State agencies rarely have the capacity, resources, and knowledge to successfully maintain all the infrastructure they manage, whether highways, sewer lines, schools, or bridges. Without consistently dedicating sufficient resources to each infrastructure need, maintenance of these systems falls by the wayside.

Besides being a powerful means of up-front financing for the construction of major projects, public-private partnerships (P3s) are a risk management tool being used worldwide to effectively maintain infrastructure over decades. Since the same party will be building and maintaining the infrastructure, it needs to consider not just construction costs, but the maintenance costs over time. In addition, the private party is usually responsible for ensuring the infrastructure’s condition at the end of the P3’s term is at least as good at the beginning, making “cutting corners” self-defeating.

Without the ability to contract out for major projects, agencies are left holding all the risks associated with these projects themselves, meaning fewer undertakings, and eventually, backlogs of projects. When those project “to do” lists grow, their problems only get worse, and more costly. Ultimately, taxpayers are on the hook for these added costs.

Letting the private sector pick up some of the slack while minimizing future deferred maintenance problems need not be worrisome. When a private party is on the hook, the taxpayer gets spared, even in the event of bankruptcy. The State Road 130 P3 project in Texas, despite going bankrupt, contained no taxpayer funding and resulted in no bailout.

With public-private partnerships, Connecticut could better have timely-delivered and well-maintained infrastructure through competition and contracting. Not only does a competitive bidding process for public-private partnership yield partners capable of best meeting the state’s infrastructure goals, but P3 project agreements establish numerous performance guidelines and standards that hold contractors accountable to the agreement they entered.

Connecticut has the opportunity to further tap into the usefulness of P3s. Senate Bill 920 would allow greater numbers of agencies to participate in public-private partnerships, without separate legislative approval.

________________________________________

*Brief*: Could you reproduce the passage above on public-private partnerships for maintaining infrastructure word for word, in full?

*Given material*:
________________________________________

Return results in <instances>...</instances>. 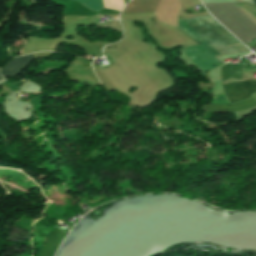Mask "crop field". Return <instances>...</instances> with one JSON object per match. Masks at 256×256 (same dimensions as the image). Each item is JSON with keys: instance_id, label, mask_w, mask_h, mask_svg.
<instances>
[{"instance_id": "obj_9", "label": "crop field", "mask_w": 256, "mask_h": 256, "mask_svg": "<svg viewBox=\"0 0 256 256\" xmlns=\"http://www.w3.org/2000/svg\"><path fill=\"white\" fill-rule=\"evenodd\" d=\"M0 79H1V77H0Z\"/></svg>"}, {"instance_id": "obj_2", "label": "crop field", "mask_w": 256, "mask_h": 256, "mask_svg": "<svg viewBox=\"0 0 256 256\" xmlns=\"http://www.w3.org/2000/svg\"><path fill=\"white\" fill-rule=\"evenodd\" d=\"M203 72L220 66V63L204 46L189 47L182 50Z\"/></svg>"}, {"instance_id": "obj_1", "label": "crop field", "mask_w": 256, "mask_h": 256, "mask_svg": "<svg viewBox=\"0 0 256 256\" xmlns=\"http://www.w3.org/2000/svg\"><path fill=\"white\" fill-rule=\"evenodd\" d=\"M202 22L226 42L237 53L249 51L244 45L238 42L211 16L199 17ZM198 17L183 20L217 55L233 54V51L211 30H209ZM182 20H179L178 28L192 39L204 43Z\"/></svg>"}, {"instance_id": "obj_3", "label": "crop field", "mask_w": 256, "mask_h": 256, "mask_svg": "<svg viewBox=\"0 0 256 256\" xmlns=\"http://www.w3.org/2000/svg\"><path fill=\"white\" fill-rule=\"evenodd\" d=\"M228 100L231 103L245 100L256 93V82H249L224 89Z\"/></svg>"}, {"instance_id": "obj_7", "label": "crop field", "mask_w": 256, "mask_h": 256, "mask_svg": "<svg viewBox=\"0 0 256 256\" xmlns=\"http://www.w3.org/2000/svg\"><path fill=\"white\" fill-rule=\"evenodd\" d=\"M225 103H229V101L227 99H224V100H219V101L212 102V104H225Z\"/></svg>"}, {"instance_id": "obj_4", "label": "crop field", "mask_w": 256, "mask_h": 256, "mask_svg": "<svg viewBox=\"0 0 256 256\" xmlns=\"http://www.w3.org/2000/svg\"><path fill=\"white\" fill-rule=\"evenodd\" d=\"M34 59L32 55L16 58L1 68L0 73L4 77H14Z\"/></svg>"}, {"instance_id": "obj_5", "label": "crop field", "mask_w": 256, "mask_h": 256, "mask_svg": "<svg viewBox=\"0 0 256 256\" xmlns=\"http://www.w3.org/2000/svg\"><path fill=\"white\" fill-rule=\"evenodd\" d=\"M256 96V94H254ZM256 106V98H250L244 102L236 103L232 105H204L205 111L212 112H237Z\"/></svg>"}, {"instance_id": "obj_8", "label": "crop field", "mask_w": 256, "mask_h": 256, "mask_svg": "<svg viewBox=\"0 0 256 256\" xmlns=\"http://www.w3.org/2000/svg\"><path fill=\"white\" fill-rule=\"evenodd\" d=\"M254 4H256V0H253Z\"/></svg>"}, {"instance_id": "obj_6", "label": "crop field", "mask_w": 256, "mask_h": 256, "mask_svg": "<svg viewBox=\"0 0 256 256\" xmlns=\"http://www.w3.org/2000/svg\"><path fill=\"white\" fill-rule=\"evenodd\" d=\"M77 1L89 7L91 10H101L103 7L102 0H77Z\"/></svg>"}]
</instances>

________________________________________

*Expected output*:
State agencies rarely have the capacity, resources, and knowledge to successfully maintain all the infrastructure they manage, whether highways, sewer lines, schools, or bridges. Without consistently dedicating sufficient resources to each infrastructure need, maintenance of these systems falls by the wayside.

Besides being a powerful means of up-front financing for the construction of major projects, public-private partnerships (P3s) are a risk management tool being used worldwide to effectively maintain infrastructure over decades. Since the same party will be building and maintaining the infrastructure, it needs to consider not just construction costs, but the maintenance costs over time. In addition, the private party is usually responsible for ensuring the infrastructure’s condition at the end of the P3’s term is at least as good at the beginning, making “cutting corners” self-defeating.

Without the ability to contract out for major projects, agencies are left holding all the risks associated with these projects themselves, meaning fewer undertakings, and eventually, backlogs of projects. When those project “to do” lists grow, their problems only get worse, and more costly. Ultimately, taxpayers are on the hook for these added costs.

Letting the private sector pick up some of the slack while minimizing future deferred maintenance problems need not be worrisome. When a private party is on the hook, the taxpayer gets spared, even in the event of bankruptcy. The State Road 130 P3 project in Texas, despite going bankrupt, contained no taxpayer funding and resulted in no bailout.

With public-private partnerships, Connecticut could better have timely-delivered and well-maintained infrastructure through competition and contracting. Not only does a competitive bidding process for public-private partnership yield partners capable of best meeting the state’s infrastructure goals, but P3 project agreements establish numerous performance guidelines and standards that hold contractors accountable to the agreement they entered.

Connecticut has the opportunity to further tap into the usefulness of P3s. Senate Bill 920 would allow greater numbers of agencies to participate in public-private partnerships, without separate legislative approval.